Die Expressivität und Sinnlichkeit, die seine Musik aus dem Innenleben der Klänge schöpft, hat Georg Friedrich Haas zu einem der wichtigsten Komponisten der Gegenwart werden lassen: Sein Werkkatalog umfasst etliche Kompositionsaufträge von führenden Klangkörpern und zählt unter anderem acht Bühnenwerke, zahlreiche Orchester- und Ensemblestücke und allein elf Streichquartette. Große Erfolge feierte der Komponist beispielsweise mit Opern wie »Morgen und Abend« nach einem Libretto von Jan Fosse oder dem 2010 entstandenen Werk »limited approximations« für sechs im Zwölfteltonabstand gestimmte Klaviere und Orchester. Für seine bahnbrechenden Kompositionen wurde Georg Friedrich Haas mehrfach ausgezeichnet, darunter mit dem Großen Österreichischen Staatspreis für Musik und dem Musikpreis Salzburg. Seit 2013 unterrichtet er als Kompositionsprofessor an der Columbia University in New York. 2022 erschien seine Autobiografie »Durch vergiftete Zeiten«.

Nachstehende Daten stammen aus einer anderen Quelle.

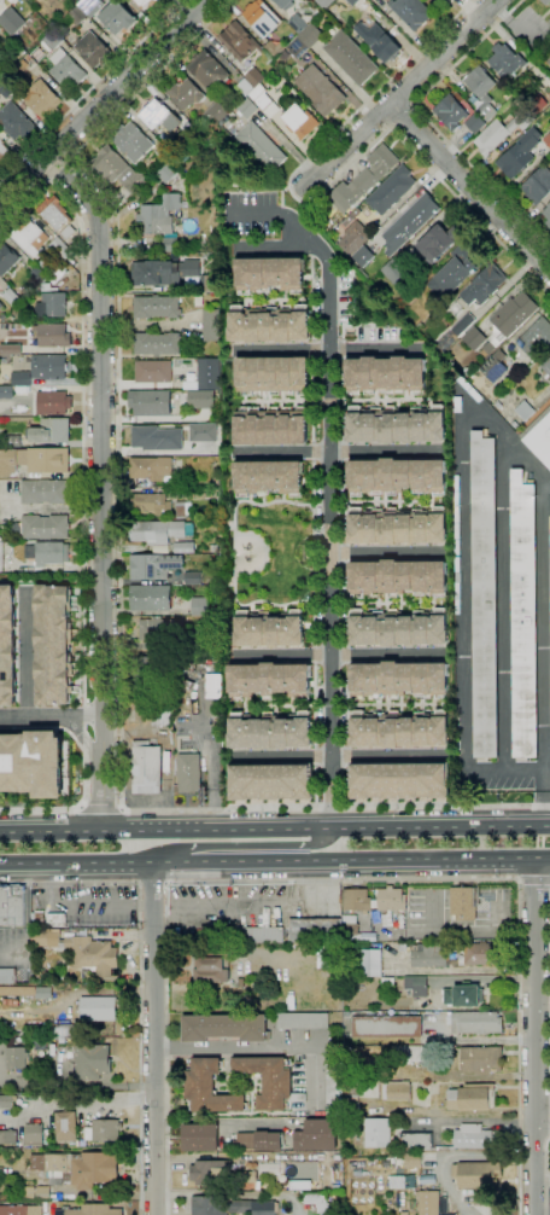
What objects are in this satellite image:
building: (445, 0)
building: (447, 0)
building: (76, 1)
building: (545, 2)
building: (324, 3)
building: (145, 4)
building: (87, 5)
building: (412, 12)
building: (10, 13)
building: (295, 14)
building: (76, 15)
building: (262, 17)
building: (119, 18)
building: (549, 20)
building: (365, 30)
building: (0, 34)
building: (311, 35)
building: (70, 39)
building: (51, 40)
building: (239, 42)
building: (274, 48)
building: (93, 49)
building: (38, 52)
building: (350, 58)
building: (268, 59)
building: (506, 60)
building: (532, 67)
building: (66, 69)
building: (207, 70)
building: (253, 76)
building: (313, 80)
building: (244, 87)
building: (5, 88)
road: (91, 88)
building: (482, 90)
building: (547, 91)
road: (403, 92)
building: (184, 93)
road: (400, 93)
building: (43, 99)
building: (263, 100)
road: (105, 102)
building: (247, 108)
building: (535, 108)
building: (450, 111)
building: (217, 112)
building: (154, 113)
road: (403, 115)
building: (299, 121)
building: (15, 122)
road: (430, 122)
building: (173, 123)
building: (475, 123)
building: (544, 123)
building: (191, 129)
building: (501, 132)
building: (547, 140)
building: (132, 142)
building: (261, 146)
building: (3, 149)
building: (164, 153)
building: (515, 160)
road: (61, 167)
building: (117, 169)
building: (167, 172)
building: (364, 178)
road: (329, 180)
building: (538, 185)
road: (469, 189)
building: (391, 190)
road: (282, 198)
building: (425, 205)
building: (54, 213)
parking lot: (248, 213)
building: (547, 214)
building: (159, 215)
road: (280, 216)
building: (347, 220)
building: (67, 232)
building: (31, 237)
building: (353, 238)
building: (439, 241)
building: (170, 244)
building: (399, 244)
building: (59, 251)
building: (7, 259)
building: (22, 264)
building: (41, 269)
building: (394, 270)
building: (456, 270)
building: (163, 272)
building: (272, 273)
building: (488, 281)
building: (209, 283)
building: (47, 287)
road: (312, 295)
building: (12, 297)
road: (278, 299)
building: (1, 305)
building: (51, 306)
building: (156, 306)
building: (511, 317)
building: (461, 324)
building: (211, 325)
road: (350, 325)
building: (271, 326)
building: (52, 335)
building: (474, 338)
building: (535, 338)
building: (156, 344)
building: (488, 348)
building: (10, 349)
road: (313, 350)
road: (326, 350)
road: (342, 350)
building: (546, 366)
building: (49, 367)
building: (499, 367)
building: (153, 371)
building: (466, 372)
building: (208, 373)
building: (273, 373)
building: (387, 373)
building: (20, 378)
building: (189, 385)
building: (22, 389)
building: (5, 392)
building: (201, 399)
road: (343, 399)
road: (281, 400)
road: (312, 400)
road: (331, 400)
road: (385, 400)
building: (53, 403)
building: (159, 403)
building: (498, 405)
building: (524, 410)
road: (482, 416)
building: (514, 424)
building: (397, 426)
building: (271, 428)
building: (51, 430)
building: (202, 432)
building: (539, 435)
building: (156, 438)
building: (14, 441)
road: (344, 450)
road: (312, 451)
road: (338, 451)
building: (44, 459)
building: (7, 462)
building: (151, 468)
building: (397, 475)
building: (269, 476)
building: (216, 480)
road: (547, 482)
road: (101, 484)
building: (46, 491)
building: (181, 492)
road: (330, 492)
road: (82, 497)
road: (346, 503)
building: (151, 504)
building: (183, 509)
building: (549, 519)
building: (42, 527)
building: (398, 528)
building: (157, 533)
building: (183, 547)
road: (388, 551)
building: (48, 553)
road: (312, 553)
road: (234, 554)
road: (346, 554)
building: (1, 556)
building: (153, 566)
building: (399, 577)
building: (458, 577)
building: (193, 578)
road: (117, 579)
building: (218, 582)
building: (484, 596)
building: (150, 598)
road: (504, 603)
road: (347, 605)
building: (200, 606)
building: (524, 616)
building: (209, 624)
building: (270, 629)
building: (161, 630)
building: (400, 630)
building: (53, 644)
building: (7, 646)
road: (339, 654)
road: (347, 654)
road: (313, 655)
building: (147, 669)
building: (400, 679)
building: (270, 680)
building: (213, 694)
road: (279, 705)
road: (314, 705)
road: (348, 705)
road: (384, 705)
road: (419, 705)
building: (161, 711)
road: (53, 722)
building: (272, 732)
building: (400, 732)
road: (548, 742)
road: (212, 745)
road: (314, 756)
road: (338, 756)
road: (348, 756)
building: (32, 764)
building: (146, 768)
road: (504, 770)
building: (189, 773)
building: (400, 781)
building: (271, 782)
road: (315, 787)
road: (349, 788)
road: (541, 795)
road: (101, 809)
road: (275, 826)
road: (247, 848)
road: (274, 864)
road: (155, 876)
road: (519, 879)
road: (344, 880)
road: (535, 880)
road: (68, 883)
road: (151, 886)
building: (358, 900)
building: (392, 900)
building: (463, 903)
building: (12, 905)
building: (38, 918)
building: (56, 920)
building: (33, 926)
road: (27, 928)
building: (351, 929)
building: (316, 930)
building: (227, 933)
road: (482, 933)
building: (261, 934)
building: (409, 944)
building: (402, 946)
building: (409, 949)
building: (81, 951)
building: (484, 953)
building: (328, 955)
building: (431, 955)
building: (46, 963)
building: (370, 964)
building: (211, 969)
road: (467, 970)
building: (345, 972)
building: (41, 974)
building: (8, 976)
building: (34, 980)
building: (388, 982)
building: (240, 983)
building: (415, 986)
building: (318, 989)
building: (44, 992)
building: (384, 994)
building: (464, 996)
building: (315, 998)
building: (99, 1009)
building: (370, 1012)
building: (402, 1012)
building: (302, 1021)
building: (476, 1022)
building: (387, 1026)
building: (225, 1028)
building: (64, 1030)
road: (484, 1038)
road: (533, 1038)
building: (21, 1040)
road: (268, 1046)
road: (138, 1048)
road: (154, 1050)
building: (411, 1053)
building: (17, 1058)
building: (477, 1059)
building: (92, 1062)
building: (270, 1081)
building: (334, 1081)
road: (77, 1085)
building: (210, 1088)
building: (395, 1090)
building: (467, 1098)
building: (7, 1102)
road: (75, 1103)
road: (216, 1122)
building: (66, 1126)
building: (106, 1130)
building: (376, 1132)
building: (33, 1135)
building: (318, 1135)
building: (8, 1136)
building: (471, 1137)
building: (200, 1138)
building: (260, 1141)
building: (415, 1141)
building: (413, 1160)
building: (81, 1168)
building: (212, 1174)
building: (278, 1174)
building: (478, 1175)
road: (546, 1176)
building: (28, 1180)
building: (24, 1188)
building: (39, 1193)
building: (316, 1199)
building: (55, 1200)
building: (429, 1203)
building: (231, 1206)
building: (21, 1210)
building: (91, 1210)
building: (328, 1214)
road: (548, 1214)

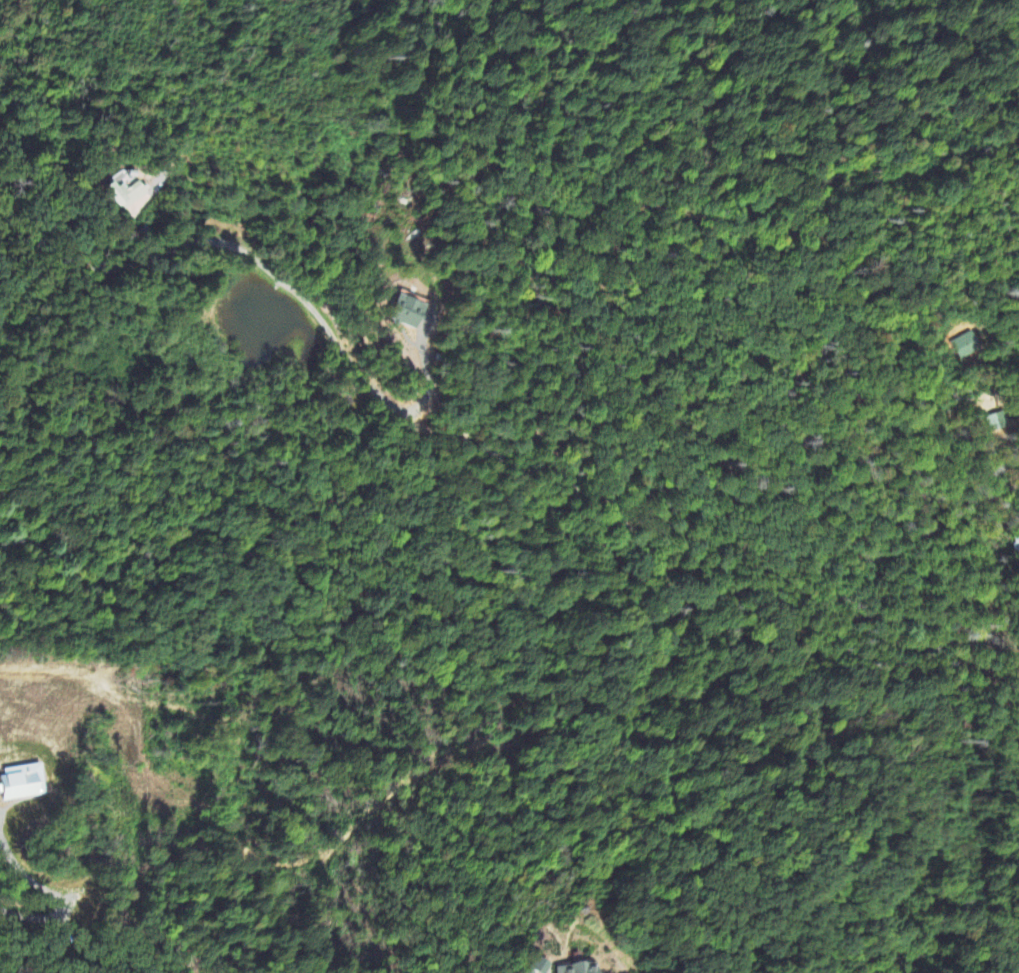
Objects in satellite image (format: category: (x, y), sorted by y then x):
road: (268, 271)
building: (406, 311)
building: (966, 345)
building: (996, 421)
building: (1016, 545)
building: (21, 782)
building: (536, 966)
building: (575, 968)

Zur Jubiläumssaison der Sächsischen Staatskapelle wird Georg Friedrich Haas gleich zwei Uraufführungen beisteuern: Im 2. Kammerabend erklingt ein neues Werk für Bassklarinette, Violoncello und Schlagzeug; im 9. Symphoniekonzert wird Susanna Mälkki, die bereits die Uraufführung von Haas’ »concerto grosso« Nr. 1 für vier Alphörner und Orchester leitete, in ihrem Debüt bei der Staatskapelle ein neues Orchesterwerk des Capell-Compositeurs aus der Taufe heben. Mit dem Ensemblestück »in vain« präsentiert die Staatskapelle in einem Sonderkonzert im Festspielhaus Hellerau zudem eines der erfolgreichsten musikalischen Werke des 21. Jahrhunderts.